# 7 pound 1 ounce speck!!!!!!!!!!!!!!



## stout trout! (Jun 21, 2008)

cant tell u were cant tell u what with but i can tell u i dove head first on to some rocks to git him !!!!!!!!!! hay yall know everything looks smaller in the pics!


----------



## Msstdog (Sep 28, 2007)

Nice fish, and I can understand not saying where. But not saying what you caught it on???


----------



## SKIFFY (Oct 6, 2007)

nice speck jake!!

we should fish there tomorrow!


----------



## joe bag o donuts (Oct 23, 2007)

I assume you caught him on the pole you're holding up with the clear DOA attached? :letsdrink Just messin with ya. Nice fish!


----------



## John B. (Oct 2, 2007)

nice trout.... he ain't 7, but that's a good'n


----------



## FishingMedic (Sep 27, 2007)

> *VS200B (7/7/2008)*nice trout.... he ain't 7, but that's a good'n


I agree. Nice one :clap i am sure he put up a heck of a fight on that set up but he looks quite a bit shy of even close to 7


----------



## JEC (Oct 2, 2007)

Nice trout man!

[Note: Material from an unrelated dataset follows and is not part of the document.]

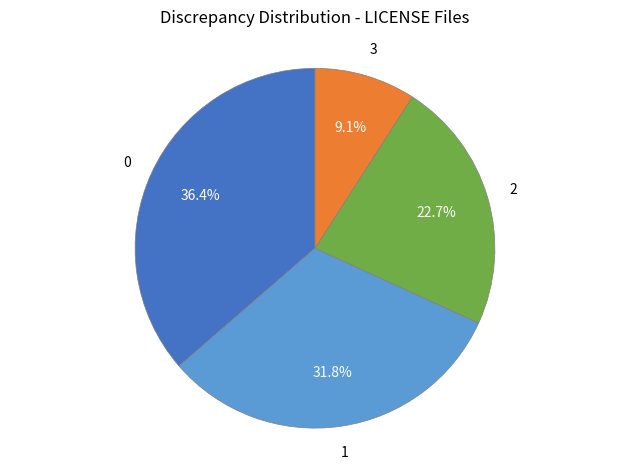

Is there any slice that represents more than half of the pie?

No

If you say he is seven, then he's seven.:clap It's your post.Who hasn't stretch the truth a little when telling a fish storyoke.


----------



## Fishforlife2 (Oct 3, 2007)

nice fish looks shy of seven and looks like you caught him on a clear DOA shrimp on and All-Star rodwith a 460 series Penn slammer.


----------